======== 页面文本 ========

You are viewing a plain text version of this content. The canonical link for it is here.
Posted to user-zh@flink.apache.org by "casel.chen" <ca...@126.com> on 2021/08/11 09:06:31 UTC
flink sql聚合后collect收集数据问题
源表三个字段 name, color, ts
按时间窗口聚合后想根据name group by取colors数组
create table source_table (
name STRING,
color STRING,
ts TIMESTAMP,
WATERMARK ts for ts
)
create table sink_table (
name STRING,
colors ARRAY<STRING>
)
1. 请问这个select语句要怎么写?
select name, collect(color) as colors from source_table group by tumble(ts, interval '5' seconds)
这里collect(color)返回的是multiset类型,怎样转成Array类型呢?
2. 如果array元素很多,我只想取其中N个,该怎么写flink sql?
3, 若取出现次数最多的前N个,又该怎么写flink sql?
select name, collect(color) as colors from (
select name, color from (
select *, ROW_NUMBER() OVER (PARTITION BY name ORDER BY color_cnt desc) AS row_num from (
select name, color, count(*) as color_cnt group by name, color, tumble(ts, interval '5' seconds)
)
) where row_num < 5
);
是这样写么?
Re: flink sql聚合后collect收集数据问题
Posted by Caizhi Weng <ts...@gmail.com>.
Hi!
1 & 2. multiset 不能转成 array。可以考虑使用 listagg + split_index + limit
语句达成需要的效果。当然更方便的还是写一个 UDF。

========

待办任务 —
- a) 请照原文誊写页面文本中的一段，从含有“3, 若取出现次数最多的前N个,又该怎么写flink sql?”的词句开始，到“color, tumble(ts, interval '5' seconds)”为止。
- b) 根据页面文本，判断下面三个说法是否成立。每项请回答“是”或“否”，并原样引用文本中起决定作用的字句。(i) 源表包含 name、color、ts 三个字段。(ii) 回复者认为 multiset 可以转成 array。(iii) 回复者认为写一个 UDF 更方便。
这些行与页面文本没有任何关系。

======== 已知信息 ========

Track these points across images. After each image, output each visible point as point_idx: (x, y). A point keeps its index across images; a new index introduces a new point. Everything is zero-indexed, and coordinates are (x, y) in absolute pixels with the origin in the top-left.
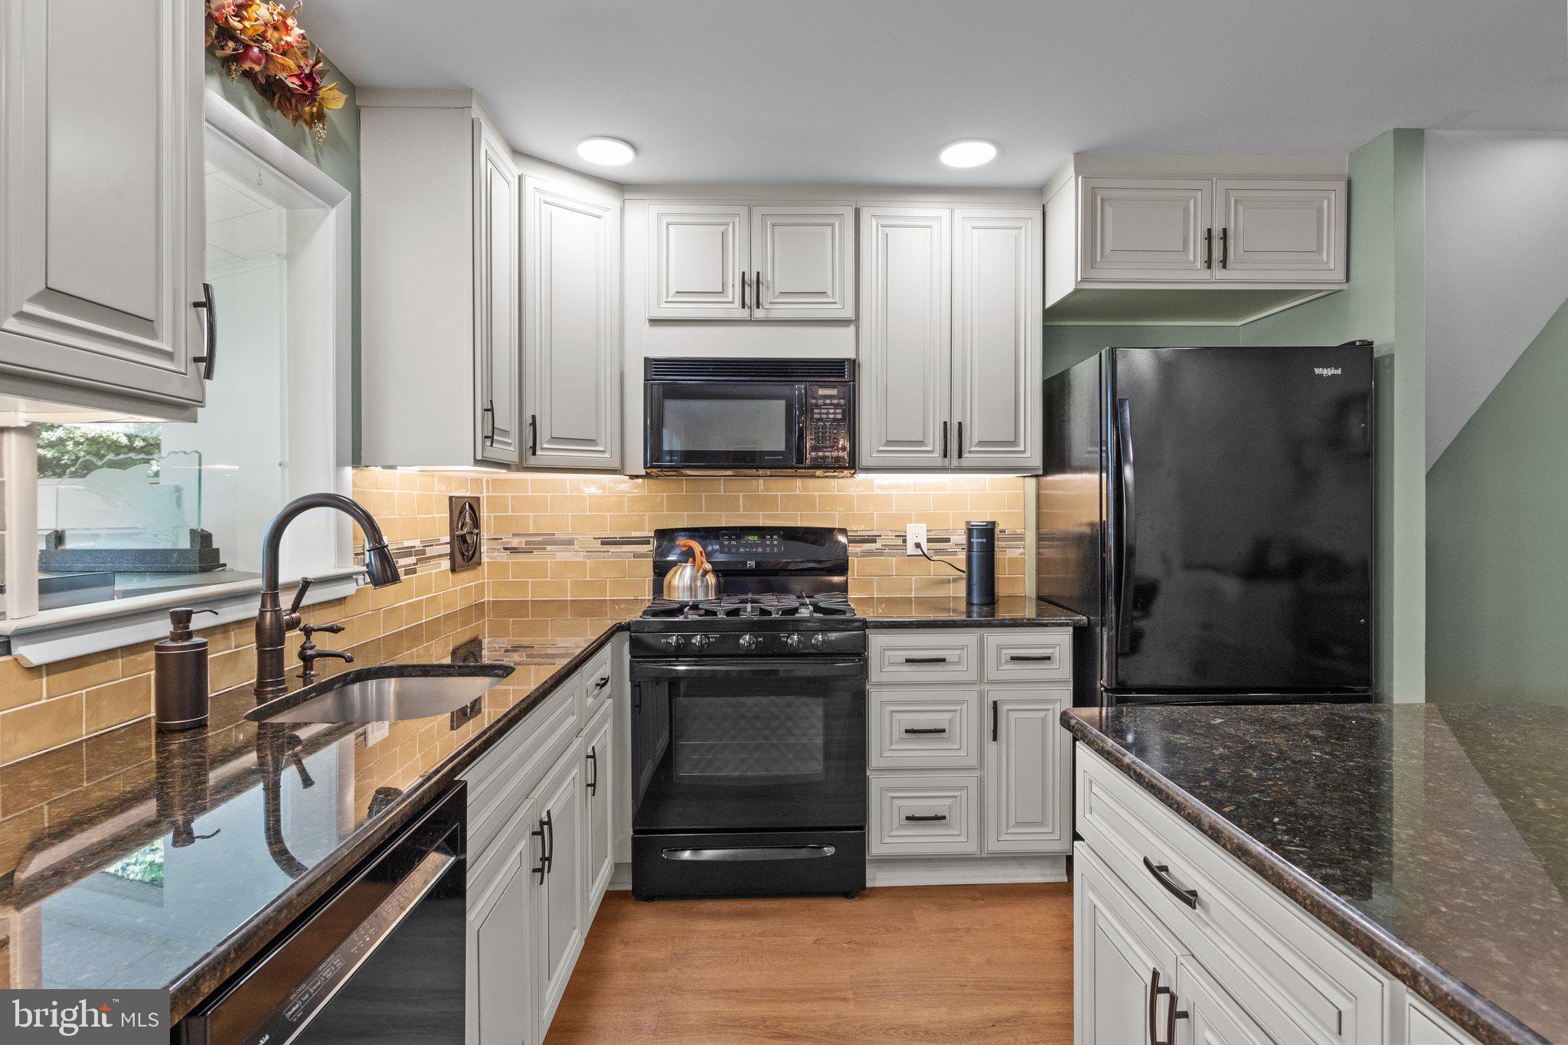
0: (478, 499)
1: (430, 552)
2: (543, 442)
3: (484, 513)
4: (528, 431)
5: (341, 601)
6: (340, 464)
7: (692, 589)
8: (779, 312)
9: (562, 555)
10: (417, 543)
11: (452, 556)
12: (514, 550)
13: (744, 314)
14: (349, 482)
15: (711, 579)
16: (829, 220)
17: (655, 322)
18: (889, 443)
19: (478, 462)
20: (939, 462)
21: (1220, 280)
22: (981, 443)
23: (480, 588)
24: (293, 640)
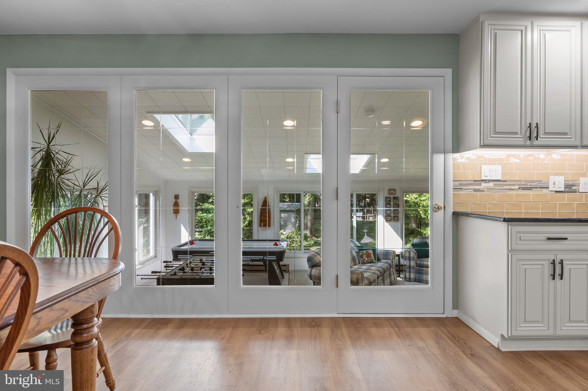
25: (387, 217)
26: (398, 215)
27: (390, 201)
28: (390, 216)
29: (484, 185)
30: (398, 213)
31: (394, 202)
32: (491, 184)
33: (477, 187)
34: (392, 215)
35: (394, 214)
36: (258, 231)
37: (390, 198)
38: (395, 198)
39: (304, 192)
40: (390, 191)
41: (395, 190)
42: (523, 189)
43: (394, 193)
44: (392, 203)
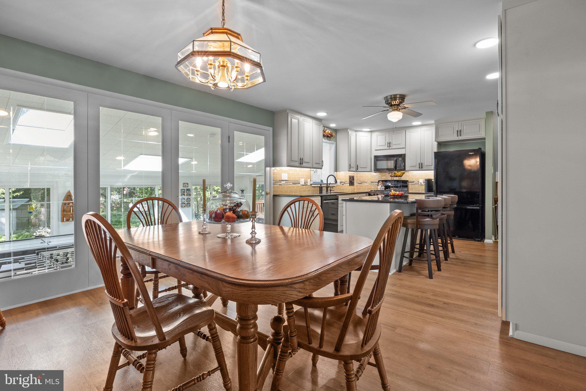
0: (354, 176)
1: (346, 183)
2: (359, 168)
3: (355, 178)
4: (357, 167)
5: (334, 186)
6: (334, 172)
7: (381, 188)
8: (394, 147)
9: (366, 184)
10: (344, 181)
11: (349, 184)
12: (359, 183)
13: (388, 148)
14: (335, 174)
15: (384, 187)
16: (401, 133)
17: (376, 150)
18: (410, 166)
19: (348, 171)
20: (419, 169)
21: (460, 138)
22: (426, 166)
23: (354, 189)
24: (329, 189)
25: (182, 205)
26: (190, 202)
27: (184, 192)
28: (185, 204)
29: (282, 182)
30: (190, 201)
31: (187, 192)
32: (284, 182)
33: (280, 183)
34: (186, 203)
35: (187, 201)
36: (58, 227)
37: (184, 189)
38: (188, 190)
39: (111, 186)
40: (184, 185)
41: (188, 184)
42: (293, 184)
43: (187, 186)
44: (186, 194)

========

练习结果 —
- a)
3, 若取出现次数最多的前N个,又该怎么写flink sql?
select name, collect(color) as colors from (
select name, color from (
select *, ROW_NUMBER() OVER (PARTITION BY name ORDER BY color_cnt desc) AS row_num from (
select name, color, count(*) as color_cnt group by name, color, tumble(ts, interval '5' seconds)

- b)
(i) 是。原文为“源表三个字段 name, color, ts”。
(ii) 否。原文为“multiset 不能转成 array”。
(iii) 是。原文为“当然更方便的还是写一个 UDF”。